**Try it**: For the material below, return exactly the lines starting at the one holding "left elbow: (2040, 1061)" and ending at the one holding "left front paw: (764, 610)", counting both as part of the range.

**Provided information**:
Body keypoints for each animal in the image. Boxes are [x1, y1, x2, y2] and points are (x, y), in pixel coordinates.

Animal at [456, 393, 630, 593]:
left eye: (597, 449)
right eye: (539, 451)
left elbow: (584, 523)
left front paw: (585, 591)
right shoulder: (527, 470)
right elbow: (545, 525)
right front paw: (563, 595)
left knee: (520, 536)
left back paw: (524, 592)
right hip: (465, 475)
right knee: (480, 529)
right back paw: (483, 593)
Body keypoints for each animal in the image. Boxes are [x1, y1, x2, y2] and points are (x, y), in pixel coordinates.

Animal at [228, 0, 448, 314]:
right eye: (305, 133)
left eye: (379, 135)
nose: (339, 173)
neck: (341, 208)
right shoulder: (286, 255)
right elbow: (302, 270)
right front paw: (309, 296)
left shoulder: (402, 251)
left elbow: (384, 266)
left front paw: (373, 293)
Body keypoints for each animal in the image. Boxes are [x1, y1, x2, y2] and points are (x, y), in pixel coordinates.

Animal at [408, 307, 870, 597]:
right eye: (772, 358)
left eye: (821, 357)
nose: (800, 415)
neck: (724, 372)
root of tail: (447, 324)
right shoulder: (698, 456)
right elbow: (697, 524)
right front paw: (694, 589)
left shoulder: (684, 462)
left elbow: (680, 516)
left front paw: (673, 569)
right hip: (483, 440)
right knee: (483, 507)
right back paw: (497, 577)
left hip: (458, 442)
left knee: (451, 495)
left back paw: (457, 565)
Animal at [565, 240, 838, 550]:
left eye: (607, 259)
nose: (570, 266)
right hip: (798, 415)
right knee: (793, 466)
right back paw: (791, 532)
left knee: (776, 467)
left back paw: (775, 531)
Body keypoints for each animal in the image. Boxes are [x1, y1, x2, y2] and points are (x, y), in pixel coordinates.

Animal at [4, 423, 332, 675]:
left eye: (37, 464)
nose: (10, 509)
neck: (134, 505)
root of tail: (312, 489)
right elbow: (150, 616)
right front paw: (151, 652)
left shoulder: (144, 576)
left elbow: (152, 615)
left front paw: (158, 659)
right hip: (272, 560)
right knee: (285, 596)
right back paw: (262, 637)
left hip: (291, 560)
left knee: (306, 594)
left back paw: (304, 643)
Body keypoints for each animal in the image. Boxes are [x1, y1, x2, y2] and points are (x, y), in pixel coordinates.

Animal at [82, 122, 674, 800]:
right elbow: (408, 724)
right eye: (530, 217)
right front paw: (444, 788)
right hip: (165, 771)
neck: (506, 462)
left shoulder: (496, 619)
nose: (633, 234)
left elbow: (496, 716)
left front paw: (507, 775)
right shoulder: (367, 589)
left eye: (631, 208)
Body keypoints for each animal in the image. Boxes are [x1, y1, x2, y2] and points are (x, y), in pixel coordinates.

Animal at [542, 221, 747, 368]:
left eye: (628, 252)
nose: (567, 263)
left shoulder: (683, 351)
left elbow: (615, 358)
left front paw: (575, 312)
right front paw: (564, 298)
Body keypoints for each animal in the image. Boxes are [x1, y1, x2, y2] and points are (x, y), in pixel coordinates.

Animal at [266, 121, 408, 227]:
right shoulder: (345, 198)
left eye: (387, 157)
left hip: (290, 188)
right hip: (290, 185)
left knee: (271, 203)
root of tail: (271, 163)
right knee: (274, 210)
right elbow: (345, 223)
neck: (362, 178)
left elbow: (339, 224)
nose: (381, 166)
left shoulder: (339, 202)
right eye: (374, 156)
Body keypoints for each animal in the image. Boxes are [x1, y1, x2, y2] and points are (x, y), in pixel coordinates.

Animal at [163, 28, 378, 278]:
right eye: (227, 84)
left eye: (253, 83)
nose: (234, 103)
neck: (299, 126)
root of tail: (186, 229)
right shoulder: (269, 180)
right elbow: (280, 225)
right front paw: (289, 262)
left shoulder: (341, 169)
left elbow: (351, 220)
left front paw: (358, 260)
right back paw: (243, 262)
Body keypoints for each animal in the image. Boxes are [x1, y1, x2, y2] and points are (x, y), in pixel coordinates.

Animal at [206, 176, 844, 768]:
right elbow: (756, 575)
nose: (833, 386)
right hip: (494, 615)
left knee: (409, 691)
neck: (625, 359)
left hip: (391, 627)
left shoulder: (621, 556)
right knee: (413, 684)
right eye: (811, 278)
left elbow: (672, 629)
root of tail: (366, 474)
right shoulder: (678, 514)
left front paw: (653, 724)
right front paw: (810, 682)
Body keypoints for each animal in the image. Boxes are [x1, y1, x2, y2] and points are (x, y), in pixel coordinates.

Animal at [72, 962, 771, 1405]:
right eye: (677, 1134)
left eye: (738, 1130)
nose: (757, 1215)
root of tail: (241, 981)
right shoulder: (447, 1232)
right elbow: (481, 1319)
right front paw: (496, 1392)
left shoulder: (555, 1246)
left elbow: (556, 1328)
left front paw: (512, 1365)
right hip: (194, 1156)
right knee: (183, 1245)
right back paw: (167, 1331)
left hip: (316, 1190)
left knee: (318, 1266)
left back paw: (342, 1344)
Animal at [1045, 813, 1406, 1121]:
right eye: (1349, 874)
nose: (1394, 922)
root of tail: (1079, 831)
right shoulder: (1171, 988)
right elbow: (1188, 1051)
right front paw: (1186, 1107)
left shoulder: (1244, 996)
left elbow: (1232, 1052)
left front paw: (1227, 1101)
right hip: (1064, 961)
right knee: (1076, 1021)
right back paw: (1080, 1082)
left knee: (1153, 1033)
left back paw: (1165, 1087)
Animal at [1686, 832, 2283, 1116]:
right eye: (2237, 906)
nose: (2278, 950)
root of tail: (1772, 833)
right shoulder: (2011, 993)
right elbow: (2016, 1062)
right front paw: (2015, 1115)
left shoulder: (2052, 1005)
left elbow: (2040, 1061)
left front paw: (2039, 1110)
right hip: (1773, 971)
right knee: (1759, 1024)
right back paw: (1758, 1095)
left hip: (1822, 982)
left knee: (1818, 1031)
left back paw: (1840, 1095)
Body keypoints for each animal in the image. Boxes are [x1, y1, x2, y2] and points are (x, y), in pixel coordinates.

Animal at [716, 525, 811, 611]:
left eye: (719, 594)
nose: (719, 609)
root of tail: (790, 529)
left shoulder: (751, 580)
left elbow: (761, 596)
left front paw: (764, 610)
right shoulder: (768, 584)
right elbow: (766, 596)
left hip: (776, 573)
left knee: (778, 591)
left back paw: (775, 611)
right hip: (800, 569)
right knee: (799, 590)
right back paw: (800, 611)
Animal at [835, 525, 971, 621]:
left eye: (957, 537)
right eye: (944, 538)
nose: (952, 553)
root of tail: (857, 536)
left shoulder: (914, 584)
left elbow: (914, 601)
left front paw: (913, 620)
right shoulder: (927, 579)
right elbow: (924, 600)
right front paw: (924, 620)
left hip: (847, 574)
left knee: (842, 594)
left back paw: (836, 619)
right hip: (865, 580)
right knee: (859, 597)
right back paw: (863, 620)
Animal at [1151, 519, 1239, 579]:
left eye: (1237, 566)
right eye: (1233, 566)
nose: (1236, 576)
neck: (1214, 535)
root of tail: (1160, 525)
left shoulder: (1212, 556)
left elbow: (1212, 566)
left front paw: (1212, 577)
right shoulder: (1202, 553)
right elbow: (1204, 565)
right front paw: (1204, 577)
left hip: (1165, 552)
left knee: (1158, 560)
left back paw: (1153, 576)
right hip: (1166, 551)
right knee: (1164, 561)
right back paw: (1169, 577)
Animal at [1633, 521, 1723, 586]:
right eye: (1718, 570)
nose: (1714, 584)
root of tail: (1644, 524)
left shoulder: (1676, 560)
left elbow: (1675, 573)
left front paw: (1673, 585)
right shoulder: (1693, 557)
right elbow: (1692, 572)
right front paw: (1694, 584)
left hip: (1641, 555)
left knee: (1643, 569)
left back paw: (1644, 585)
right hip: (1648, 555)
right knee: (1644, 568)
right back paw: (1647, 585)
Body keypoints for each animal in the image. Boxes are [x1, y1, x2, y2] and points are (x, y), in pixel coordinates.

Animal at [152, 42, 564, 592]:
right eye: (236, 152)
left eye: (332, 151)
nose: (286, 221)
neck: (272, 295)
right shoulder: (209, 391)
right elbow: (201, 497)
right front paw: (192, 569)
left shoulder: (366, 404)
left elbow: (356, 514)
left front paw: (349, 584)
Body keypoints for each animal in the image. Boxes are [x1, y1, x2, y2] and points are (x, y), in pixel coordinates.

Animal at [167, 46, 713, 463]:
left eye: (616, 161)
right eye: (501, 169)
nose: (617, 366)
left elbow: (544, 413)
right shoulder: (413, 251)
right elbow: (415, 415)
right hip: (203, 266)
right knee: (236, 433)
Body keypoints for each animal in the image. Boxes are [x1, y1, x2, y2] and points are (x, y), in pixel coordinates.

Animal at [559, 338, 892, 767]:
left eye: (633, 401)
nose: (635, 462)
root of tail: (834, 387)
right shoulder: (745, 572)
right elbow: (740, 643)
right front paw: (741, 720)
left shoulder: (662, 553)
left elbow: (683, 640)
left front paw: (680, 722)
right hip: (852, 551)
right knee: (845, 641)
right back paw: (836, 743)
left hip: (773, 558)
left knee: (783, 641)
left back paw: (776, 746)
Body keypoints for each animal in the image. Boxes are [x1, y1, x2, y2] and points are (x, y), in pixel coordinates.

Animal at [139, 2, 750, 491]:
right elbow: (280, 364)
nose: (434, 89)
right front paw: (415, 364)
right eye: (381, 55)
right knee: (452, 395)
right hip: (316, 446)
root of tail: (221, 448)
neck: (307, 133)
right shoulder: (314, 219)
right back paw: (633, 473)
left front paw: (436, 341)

**Task result**:
left elbow: (2040, 1061)
left front paw: (2039, 1110)
right hip: (1773, 971)
right knee: (1759, 1024)
right back paw: (1758, 1095)
left hip: (1822, 982)
left knee: (1818, 1031)
left back paw: (1840, 1095)
Body keypoints for each animal in the image. Boxes are [x1, y1, x2, y2] and points are (x, y), in pixel coordinates.

Animal at [716, 525, 811, 611]:
left eye: (719, 594)
nose: (719, 609)
root of tail: (790, 529)
left shoulder: (751, 580)
left elbow: (761, 596)
left front paw: (764, 610)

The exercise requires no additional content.